Stephen’s best friend lives in Berkeley with her husband, also a close friend. She told him that she could no longer talk politics with her father, that he was unwilling to hear any argument and would definitely be voting for McCain and most probably be voting for Prop 8.  Stephen asked if it would help if he made a personal appeal to him in a letter, and she said it couldn’t hurt. He shared the letter with me, and agreed that I could share it with the readers of the Word.


Dear Dr. [redacted]


I hope you remember me. I am your daughter Marites’ best friend, as she is mine. We met 23 years ago while we were at the University of Cincinnati studying architecture, and over the years have developed the deepest affinity for each other. Marites, Keith, Anika and Teah are as much my family as my own flesh and blood. Many years ago, I came to your house in Ashtabula a couple of times and we shared dinner and conversation. We have also had a couple of brief exchanges at Marites’ house in Berkeley over the years since you moved out to California.
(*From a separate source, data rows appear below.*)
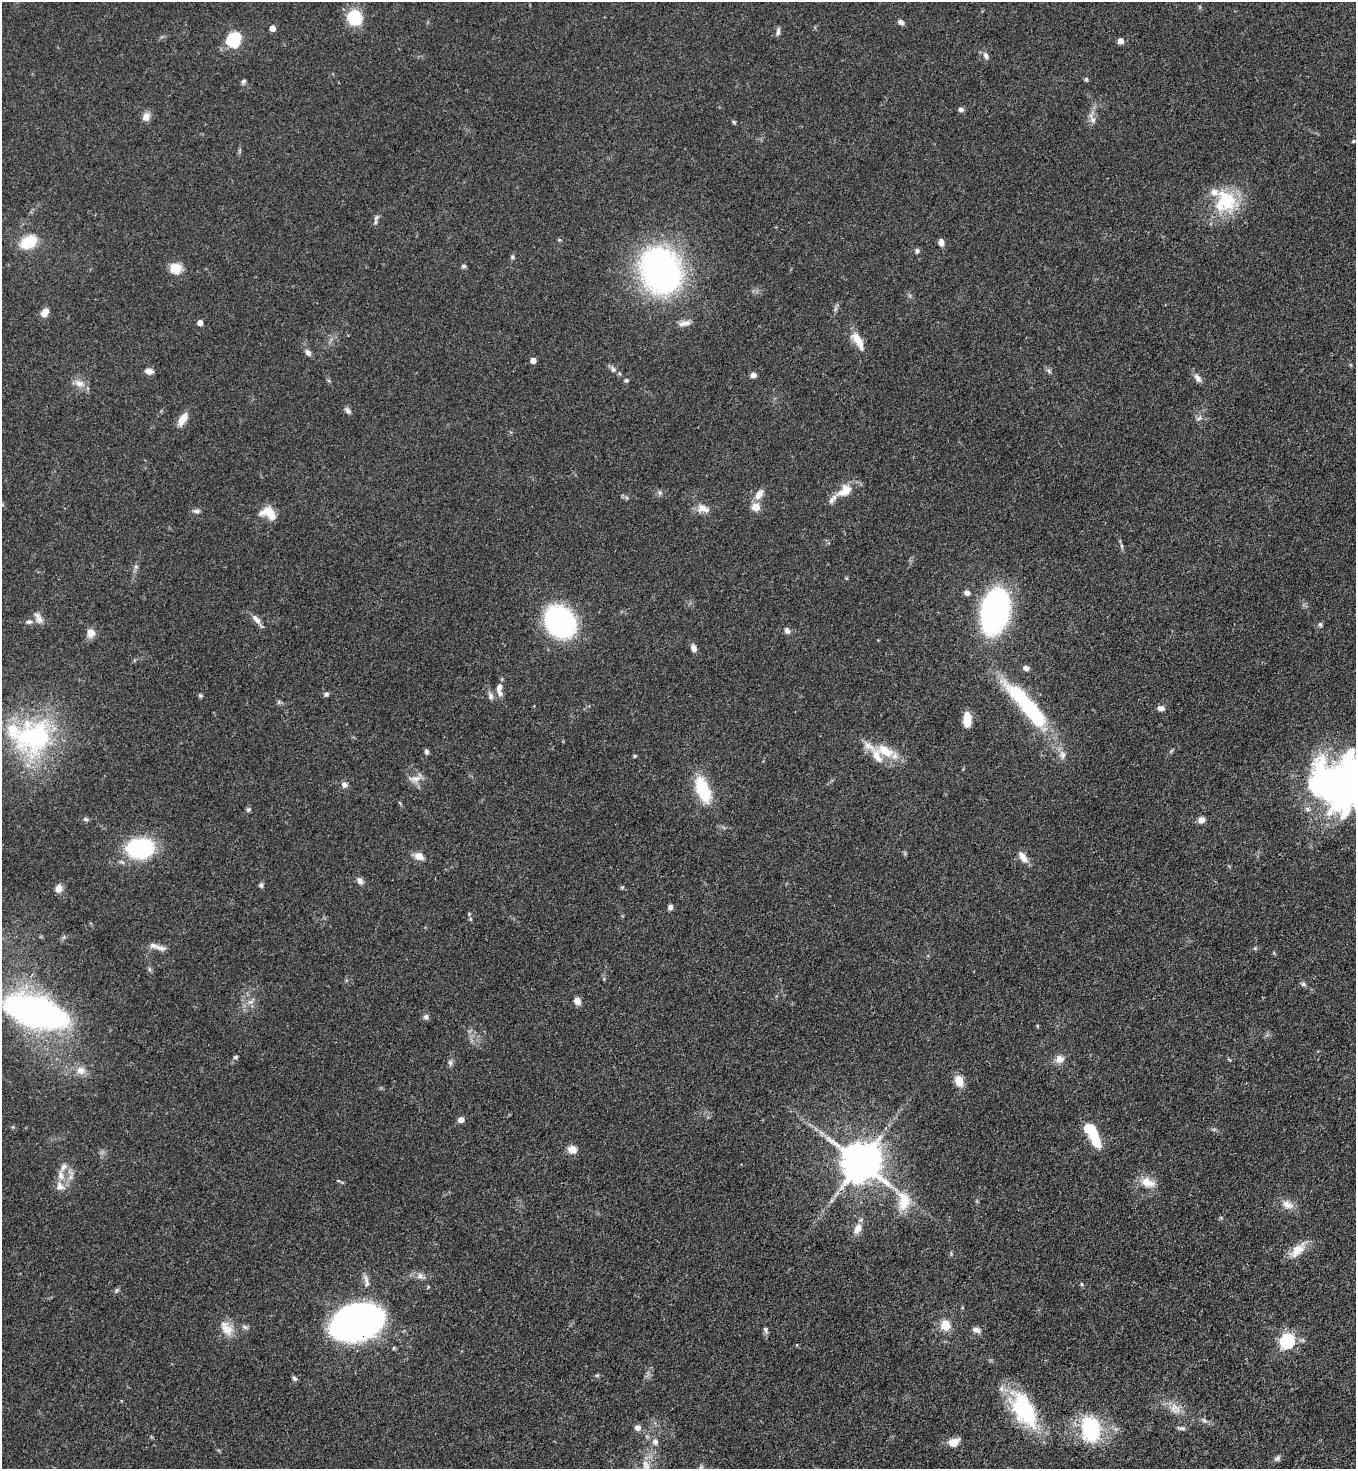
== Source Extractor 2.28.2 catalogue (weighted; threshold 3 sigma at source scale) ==
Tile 6 of 4 x 4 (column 2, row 2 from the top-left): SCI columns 1580-2933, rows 2992-4458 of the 6008 x 5986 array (HDU 1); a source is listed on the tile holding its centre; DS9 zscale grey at full resolution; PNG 1358 x 1471 px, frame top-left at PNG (2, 2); no overlay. Shown black and unused: <1% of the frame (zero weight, under 3 of 4 exposures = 7% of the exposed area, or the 3 px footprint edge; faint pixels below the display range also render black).
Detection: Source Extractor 2.28.2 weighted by HDU 2 'WHT'; one run over the whole footprint, this tile lists its part. Background 0.0641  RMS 0.0036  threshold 0.0163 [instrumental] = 3 sigma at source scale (4.5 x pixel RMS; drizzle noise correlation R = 1.50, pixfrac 1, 0.05/0.05 arcsec/px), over >= 5 px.
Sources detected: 142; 13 inside a brighter listed object's ellipse — not listed separately; the other 129 listed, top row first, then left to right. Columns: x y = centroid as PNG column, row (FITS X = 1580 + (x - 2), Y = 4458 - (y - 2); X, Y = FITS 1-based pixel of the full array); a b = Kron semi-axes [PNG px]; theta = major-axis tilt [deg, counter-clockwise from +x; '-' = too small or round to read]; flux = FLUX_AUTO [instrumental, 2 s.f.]
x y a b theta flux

I am writing to ask you a personal favor. I am writing to ask you to vote NO on Proposition 8 on the ballot this November. As you may or may not be aware, Prop 8 would remove the right of same-sex couples to marry. In essence, it would render me a 2nd class citizen in our shared state of California.


I remember stories that Marites would tell me of growing up in Ohio and feeling different because she didn’t “look like” everyone else, because her family was from the Philippines. I’m sure when you moved to Ohio for the opportunity it gave you, you had no idea what it would be like, and what kind of reception you would get from the people there. It must have been tough, speaking with an accent and looking so different from most of the people in that rural community. But you soldiered on, for the well being of your family, to raise them and provide for them and to give them a chance to flourish here. We all want that same chance. And it doesn’t matter how different we are culturally or racially, we share a common humanity.


Marites tells me that for a variety of reasons, she thinks that you are opposed to same-sex marriage. I’m not sure if you think that being gay is somehow a choice, but if you do I would ask: do you believe that you chose to be straight? That, assuming there was no hatred or prejudice in the world, you could have chosen to be gay instead? That it is only for the betterment of society that you chose to enter into marriage and have children? Or perhaps you don’t think orientation is a choice, but a challenge God gave to certain people, and that they must deny who they are? Why do you think a loving god would do such a thing? Perhaps you think it is “against nature” despite the overwhelming scientific consensus to the contrary?


There are a lot of reasons I could give you to vote against Prop 8. That it is as wrong to discriminate against someone for their orientation as it is their race or ethnic background. That it is no threat to your marriage. Do you realize that Keith and Marites would not have been allowed to get married in a previous era? Surely, you must think that that was wrong and racist. Even if your church is opposed, you know that this has nothing to do with anyone’s church. Not a single church will be forced to perform any marriage with which they disagree. This only has to do with equality before the law, and insuring that all citizens are treated equally.


There are so many good reasons, but I will ask you in the name of the deep love and friendship that I have with your daughter, and the love that she has for you and me and her entire family. That, ultimately, is what opposing this measure is about. The love and respect of families, and the equal participation of all parts of the human family in our society and in our lives. Like any good family, we don’t have to always agree on every issue to see the human worth and dignity in all of us. And to act on that by opposing hatred and intolerance where we see it. Will you please join me and Marites (and Keith and so many other people) in voting NO on proposition 8?


Whatever your decision, I want to thank you for taking the time to read my letter and consider my request."